> What to do
In the entries below, every line with the string "head" is to be reported.

==== Input data ====

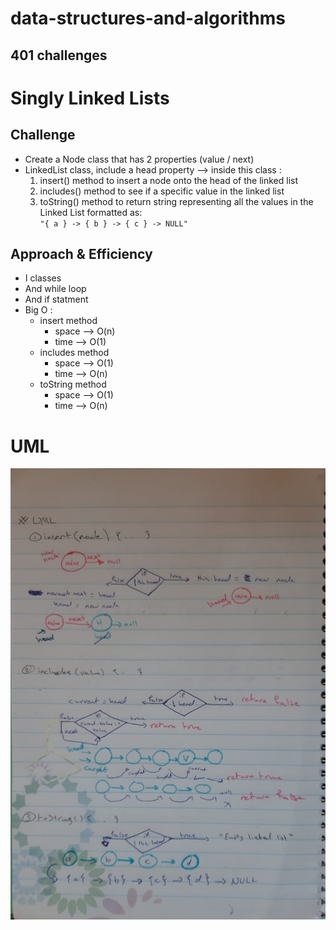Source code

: # data-structures-and-algorithms 


## 401 challenges 

# Singly Linked Lists

## Challenge
  - Create a Node class that has 2 properties (value / next)
  - LinkedList class, include a head property --> inside this class :  
     1. insert() method to insert a node onto the head of the linked list  
     2. includes() method to see if a specific value in the linked list  
     3. toString() method to return string representing all the values in the Linked List formatted as:  
    `"{ a } -> { b } -> { c } -> NULL"`  
    

## Approach & Efficiency
- I classes 
- And while loop
- And if statment 
- Big O : 
  + insert method
     - space --> O(n)
     - time --> O(1)
  + includes method
     - space --> O(1)
     - time --> O(n)
  + toString method
     - space --> O(1)
     - time --> O(n)
 
# UML 
![linkedList-CH-05](../../assets/linkedList2.jpeg)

====

> Result
  - LinkedList class, include a head property --> inside this class :  
     1. insert() method to insert a node onto the head of the linked list  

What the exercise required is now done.